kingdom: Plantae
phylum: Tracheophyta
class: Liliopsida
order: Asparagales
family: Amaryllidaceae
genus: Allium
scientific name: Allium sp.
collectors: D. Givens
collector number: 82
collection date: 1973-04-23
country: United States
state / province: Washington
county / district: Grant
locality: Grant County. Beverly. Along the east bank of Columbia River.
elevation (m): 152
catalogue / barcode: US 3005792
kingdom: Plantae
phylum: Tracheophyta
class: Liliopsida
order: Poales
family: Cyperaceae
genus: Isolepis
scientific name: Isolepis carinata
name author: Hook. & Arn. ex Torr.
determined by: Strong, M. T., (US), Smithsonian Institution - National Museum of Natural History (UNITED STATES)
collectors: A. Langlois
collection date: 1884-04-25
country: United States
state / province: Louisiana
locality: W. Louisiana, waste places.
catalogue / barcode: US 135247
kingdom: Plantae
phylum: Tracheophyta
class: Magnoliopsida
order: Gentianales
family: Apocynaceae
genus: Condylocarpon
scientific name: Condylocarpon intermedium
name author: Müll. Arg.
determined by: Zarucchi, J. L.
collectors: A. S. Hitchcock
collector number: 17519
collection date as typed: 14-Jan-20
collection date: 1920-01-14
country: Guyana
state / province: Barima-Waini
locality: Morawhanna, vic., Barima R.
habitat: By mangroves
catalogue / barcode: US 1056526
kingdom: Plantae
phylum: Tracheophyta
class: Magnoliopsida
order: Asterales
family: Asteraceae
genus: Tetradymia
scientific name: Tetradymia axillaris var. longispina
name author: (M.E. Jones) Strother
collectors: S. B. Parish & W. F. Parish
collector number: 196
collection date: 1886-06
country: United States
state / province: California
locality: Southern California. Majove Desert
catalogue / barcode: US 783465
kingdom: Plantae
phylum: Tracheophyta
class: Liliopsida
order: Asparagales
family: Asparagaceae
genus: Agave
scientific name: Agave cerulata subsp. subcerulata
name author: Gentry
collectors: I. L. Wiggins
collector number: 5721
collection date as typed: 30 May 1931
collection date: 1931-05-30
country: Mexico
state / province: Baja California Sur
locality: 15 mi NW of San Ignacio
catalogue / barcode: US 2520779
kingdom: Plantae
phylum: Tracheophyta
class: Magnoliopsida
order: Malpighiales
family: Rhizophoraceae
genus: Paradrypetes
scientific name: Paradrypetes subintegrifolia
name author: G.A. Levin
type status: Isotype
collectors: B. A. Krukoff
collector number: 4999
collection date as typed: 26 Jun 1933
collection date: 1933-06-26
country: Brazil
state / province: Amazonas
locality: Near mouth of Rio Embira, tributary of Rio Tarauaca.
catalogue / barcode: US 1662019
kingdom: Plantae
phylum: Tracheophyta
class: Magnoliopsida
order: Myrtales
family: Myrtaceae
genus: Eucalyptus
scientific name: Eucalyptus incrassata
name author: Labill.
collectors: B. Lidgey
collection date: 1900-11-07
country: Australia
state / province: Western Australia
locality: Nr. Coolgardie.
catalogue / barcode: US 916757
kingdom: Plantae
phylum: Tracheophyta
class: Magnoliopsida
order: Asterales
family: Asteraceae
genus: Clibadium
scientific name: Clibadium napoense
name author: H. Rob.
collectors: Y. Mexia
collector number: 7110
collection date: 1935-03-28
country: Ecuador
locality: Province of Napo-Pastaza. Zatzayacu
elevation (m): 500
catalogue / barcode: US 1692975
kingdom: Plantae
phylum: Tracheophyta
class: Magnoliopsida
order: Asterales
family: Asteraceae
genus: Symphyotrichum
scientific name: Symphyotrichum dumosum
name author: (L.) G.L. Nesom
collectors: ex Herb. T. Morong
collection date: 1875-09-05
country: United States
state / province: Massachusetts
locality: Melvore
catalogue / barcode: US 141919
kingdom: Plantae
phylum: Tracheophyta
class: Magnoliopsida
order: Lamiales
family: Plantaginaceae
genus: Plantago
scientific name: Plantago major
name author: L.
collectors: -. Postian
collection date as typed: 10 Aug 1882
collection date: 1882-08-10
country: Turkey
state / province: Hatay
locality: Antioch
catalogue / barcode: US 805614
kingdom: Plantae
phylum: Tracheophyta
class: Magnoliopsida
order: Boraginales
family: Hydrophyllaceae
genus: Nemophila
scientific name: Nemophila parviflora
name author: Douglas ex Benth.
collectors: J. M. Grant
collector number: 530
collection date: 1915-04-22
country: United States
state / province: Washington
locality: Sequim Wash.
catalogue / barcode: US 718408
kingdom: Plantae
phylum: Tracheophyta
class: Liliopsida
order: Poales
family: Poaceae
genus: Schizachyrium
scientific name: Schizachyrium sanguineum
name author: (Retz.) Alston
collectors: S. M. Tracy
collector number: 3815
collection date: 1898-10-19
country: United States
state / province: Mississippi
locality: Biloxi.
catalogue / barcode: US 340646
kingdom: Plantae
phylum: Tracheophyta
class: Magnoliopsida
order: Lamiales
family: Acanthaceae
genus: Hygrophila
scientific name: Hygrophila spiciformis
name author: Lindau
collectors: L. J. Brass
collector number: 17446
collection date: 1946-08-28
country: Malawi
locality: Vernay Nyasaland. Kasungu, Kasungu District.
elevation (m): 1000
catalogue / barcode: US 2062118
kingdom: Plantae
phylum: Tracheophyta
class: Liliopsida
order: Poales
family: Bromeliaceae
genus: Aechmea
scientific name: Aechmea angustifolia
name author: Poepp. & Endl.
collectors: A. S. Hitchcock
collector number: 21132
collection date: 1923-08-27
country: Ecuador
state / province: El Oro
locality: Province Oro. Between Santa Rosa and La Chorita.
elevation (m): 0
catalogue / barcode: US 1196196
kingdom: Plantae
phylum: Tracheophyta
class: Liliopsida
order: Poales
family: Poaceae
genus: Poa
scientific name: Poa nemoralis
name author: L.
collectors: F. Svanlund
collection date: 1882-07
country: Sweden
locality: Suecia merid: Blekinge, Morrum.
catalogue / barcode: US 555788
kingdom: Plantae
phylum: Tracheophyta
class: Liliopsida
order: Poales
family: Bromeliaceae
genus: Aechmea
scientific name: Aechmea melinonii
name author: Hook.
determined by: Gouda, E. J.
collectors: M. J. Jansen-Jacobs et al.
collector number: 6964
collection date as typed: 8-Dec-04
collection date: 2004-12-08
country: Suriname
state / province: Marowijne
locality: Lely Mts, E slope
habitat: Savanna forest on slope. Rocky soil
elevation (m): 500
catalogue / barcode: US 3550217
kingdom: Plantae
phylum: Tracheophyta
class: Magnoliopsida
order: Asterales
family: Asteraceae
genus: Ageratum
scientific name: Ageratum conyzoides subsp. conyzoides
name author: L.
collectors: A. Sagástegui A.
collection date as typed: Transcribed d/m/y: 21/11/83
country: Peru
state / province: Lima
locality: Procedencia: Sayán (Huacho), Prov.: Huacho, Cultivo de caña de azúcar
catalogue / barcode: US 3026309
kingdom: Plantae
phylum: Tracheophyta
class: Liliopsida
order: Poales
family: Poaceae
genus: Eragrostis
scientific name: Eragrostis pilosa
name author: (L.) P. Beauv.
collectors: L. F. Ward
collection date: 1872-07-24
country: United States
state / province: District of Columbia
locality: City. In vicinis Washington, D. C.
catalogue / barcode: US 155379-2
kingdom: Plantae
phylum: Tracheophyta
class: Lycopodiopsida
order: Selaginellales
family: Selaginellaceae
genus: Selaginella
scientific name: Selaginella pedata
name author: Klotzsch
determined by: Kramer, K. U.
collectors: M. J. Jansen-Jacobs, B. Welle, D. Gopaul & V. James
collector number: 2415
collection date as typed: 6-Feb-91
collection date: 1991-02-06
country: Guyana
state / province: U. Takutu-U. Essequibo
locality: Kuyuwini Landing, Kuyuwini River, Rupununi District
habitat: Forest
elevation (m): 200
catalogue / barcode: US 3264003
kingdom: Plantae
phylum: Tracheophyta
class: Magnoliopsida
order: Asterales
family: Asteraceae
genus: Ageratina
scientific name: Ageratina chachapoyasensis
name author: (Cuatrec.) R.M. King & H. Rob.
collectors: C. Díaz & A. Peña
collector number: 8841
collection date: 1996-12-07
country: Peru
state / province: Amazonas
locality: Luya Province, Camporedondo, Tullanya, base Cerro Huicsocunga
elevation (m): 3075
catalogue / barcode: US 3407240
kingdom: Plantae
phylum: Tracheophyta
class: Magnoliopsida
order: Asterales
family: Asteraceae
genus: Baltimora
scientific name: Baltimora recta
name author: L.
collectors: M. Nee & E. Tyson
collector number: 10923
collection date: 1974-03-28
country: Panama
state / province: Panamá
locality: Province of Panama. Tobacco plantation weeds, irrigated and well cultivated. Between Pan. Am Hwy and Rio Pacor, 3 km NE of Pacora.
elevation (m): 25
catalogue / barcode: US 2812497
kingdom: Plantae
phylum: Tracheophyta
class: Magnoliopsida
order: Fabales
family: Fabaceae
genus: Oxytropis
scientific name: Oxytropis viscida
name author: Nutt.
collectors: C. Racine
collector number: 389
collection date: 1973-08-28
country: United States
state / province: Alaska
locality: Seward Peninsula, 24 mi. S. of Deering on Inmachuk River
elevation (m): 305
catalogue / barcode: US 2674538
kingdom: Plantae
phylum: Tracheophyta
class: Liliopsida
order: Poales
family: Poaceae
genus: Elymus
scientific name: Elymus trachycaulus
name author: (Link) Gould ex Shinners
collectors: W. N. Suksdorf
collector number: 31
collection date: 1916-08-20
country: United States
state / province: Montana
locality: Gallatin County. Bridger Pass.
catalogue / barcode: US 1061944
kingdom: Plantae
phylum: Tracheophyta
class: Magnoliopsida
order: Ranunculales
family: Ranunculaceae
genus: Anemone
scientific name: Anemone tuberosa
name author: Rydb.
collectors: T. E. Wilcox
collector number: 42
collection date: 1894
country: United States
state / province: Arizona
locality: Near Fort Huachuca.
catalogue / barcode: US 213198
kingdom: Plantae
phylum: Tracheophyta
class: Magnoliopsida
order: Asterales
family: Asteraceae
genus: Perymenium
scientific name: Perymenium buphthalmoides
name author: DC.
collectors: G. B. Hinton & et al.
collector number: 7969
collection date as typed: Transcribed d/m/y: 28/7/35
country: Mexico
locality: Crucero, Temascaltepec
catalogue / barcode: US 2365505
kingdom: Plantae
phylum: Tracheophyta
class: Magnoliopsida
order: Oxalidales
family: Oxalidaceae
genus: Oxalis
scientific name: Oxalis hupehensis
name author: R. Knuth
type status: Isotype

^^^^^^^^

- [Task instructions]:
Reproduce word for word the lines above, from the line with "genus: Selaginella" up to and including the line with "catalogue / barcode: US 2812497".

- [The completed task]:
genus: Selaginella
scientific name: Selaginella pedata
name author: Klotzsch
determined by: Kramer, K. U.
collectors: M. J. Jansen-Jacobs, B. Welle, D. Gopaul & V. James
collector number: 2415
collection date as typed: 6-Feb-91
collection date: 1991-02-06
country: Guyana
state / province: U. Takutu-U. Essequibo
locality: Kuyuwini Landing, Kuyuwini River, Rupununi District
habitat: Forest
elevation (m): 200
catalogue / barcode: US 3264003
kingdom: Plantae
phylum: Tracheophyta
class: Magnoliopsida
order: Asterales
family: Asteraceae
genus: Ageratina
scientific name: Ageratina chachapoyasensis
name author: (Cuatrec.) R.M. King & H. Rob.
collectors: C. Díaz & A. Peña
collector number: 8841
collection date: 1996-12-07
country: Peru
state / province: Amazonas
locality: Luya Province, Camporedondo, Tullanya, base Cerro Huicsocunga
elevation (m): 3075
catalogue / barcode: US 3407240
kingdom: Plantae
phylum: Tracheophyta
class: Magnoliopsida
order: Asterales
family: Asteraceae
genus: Baltimora
scientific name: Baltimora recta
name author: L.
collectors: M. Nee & E. Tyson
collector number: 10923
collection date: 1974-03-28
country: Panama
state / province: Panamá
locality: Province of Panama. Tobacco plantation weeds, irrigated and well cultivated. Between Pan. Am Hwy and Rio Pacor, 3 km NE of Pacora.
elevation (m): 25
catalogue / barcode: US 2812497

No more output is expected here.